In Rotation: Ariel Pink’s Haunted Graffiti, Balam Acab (Review)

Some thoughts on Before Today by Ariel Pink’s Haunted Graffiti and the “witch house” music of Balam Acab.
Balam Acab

In Rotation is a regular Opus feature where I post short reviews of noteworthy music, both new and old, that I’ve been listening to lately.


Before Today by Ariel Pink’s Haunted Graffiti

Before Today - Ariel Pink's Haunted Graffiti

When I heard “Round and Round” — the first single from Ariel Pink’s Haunted Graffiti’s 4AD debut Before Today — I was floored. I initially described it as “a warmer, fuzzier version of Lansing-Dreiden fully indulging in a Hall & Oates fetish”, and I still stand by those words. “Round and Round” remains one of my favorite songs of 2010, and it really raised my expectations for the album. Sadly, Before Today — listen to the entire album here — doesn’t live up to them.

“Round and Round” is still as great a track as ever, and there a couple of tracks on Before Today (“Beverly Kills”, “Can’t Hear My Eyes”) that come close to its brilliant blend of 80’s soft rock, 70’s AM Gold, twisted lo-fi pop, and funk. However, much of the album is a muddled, incoherent, and underwhelming mess that often lacks the grace and panache that abounds in “Round and “Round.” And the insipid lyrics (“Menopause Man” being the worst offender) only makes things worse.

Part of me thinks that the album might be a grower, but I have a hard time imagining music rendered so intangible by its fixation on musical nostalgia — the entire album is essentially a constant mining of the past for ideas (which isn’t necessarily a bad thing) — having the ability or wherewithal to grow. It’s an immediate listening experience, and it either happens for you or it doesn’t. As for myself, I’ll certainly include “Round and Round” on my year-end mix, but I can take or leave the rest of the album.


“See Birds” by Balam Acab

See Birds - Balam Acab

A few weeks ago, Pitchfork ran a feature titled “Ghosts in the Machine” which looked at the “witch house” genre (which, by the way, ranks right up there with “chillwave” and “glo-fi” as silly genre names go). As a genre, “witch house” artists take dubstep and hip-hop influences, slow the beats down to a molasses-like crawl, layer on plenty of moody, psychedelic atmospherics, and send ghostly, manipulated vocals drifting through the mix. The result is music that is as eerie as it is atmospheric, but with a strangely human quality that is hard to ignore.
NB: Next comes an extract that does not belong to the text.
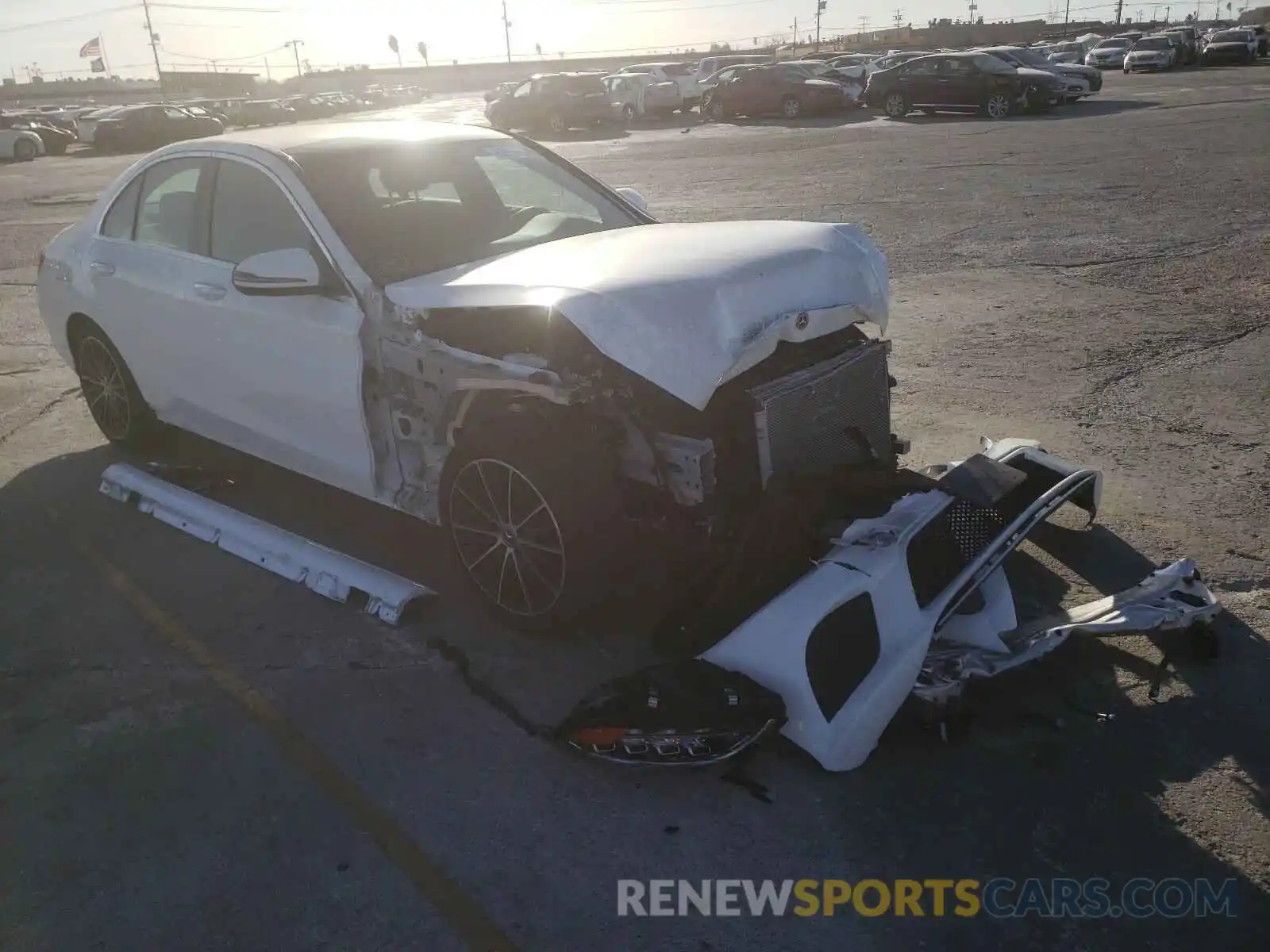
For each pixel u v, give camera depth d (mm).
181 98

There are numerous artists working within the “witch house” genre — Salem, White Ring, oOoOO, Fostercare, xix — but Balam Acab is the one that really gets to me. If Burial sounds like, as one poster on Arts & Faith put it, the sound you hear “when most of the club has emptied out and the strobes and colored lighting are replaced with cold florescence”, then Balam Acab sounds like the ghosts that haunt said club attempting to communicate with the living via drum machines and laptops.

Whereas other “witch house” artists often seem to be trying too hard to be creepy/ominous/whatever, Balam Acab’s music contains a grace and poignancy amidst the darkness that makes it more affecting than evil. “See Birds” (listen to it here) sounds like it was recorded about a mile beneath the surface of the ocean, and it moves with the sort of slow-motion grace that accompanies underwater movement. At the same time, there’s a fragility in the tweaked vocals and exotic dulcimer-esque tones implying that the water pressure is threatening to slowly crush the proceedings to nothing — which only adds to the track’s haunting immediacy.